* _Your goal_
What is needed is an exact repeat of the entries, with no pictures in it.

(Optical and exposure parameters)

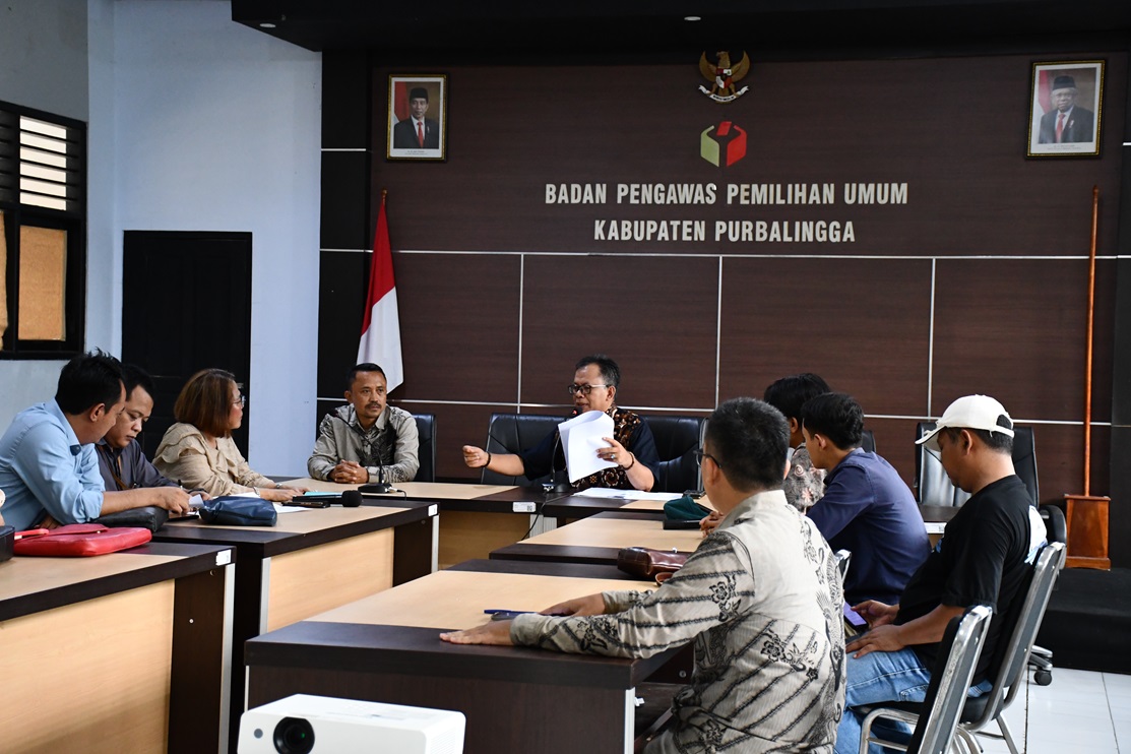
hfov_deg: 33.4
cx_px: 566
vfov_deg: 22.6
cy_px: 377
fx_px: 1885
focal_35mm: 60
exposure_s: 1/125
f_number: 4.5
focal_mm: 40
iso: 2500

* _Problem solution_
hfov_deg: 33.4
cx_px: 566
vfov_deg: 22.6
cy_px: 377
fx_px: 1885
focal_35mm: 60
exposure_s: 1/125
f_number: 4.5
focal_mm: 40
iso: 2500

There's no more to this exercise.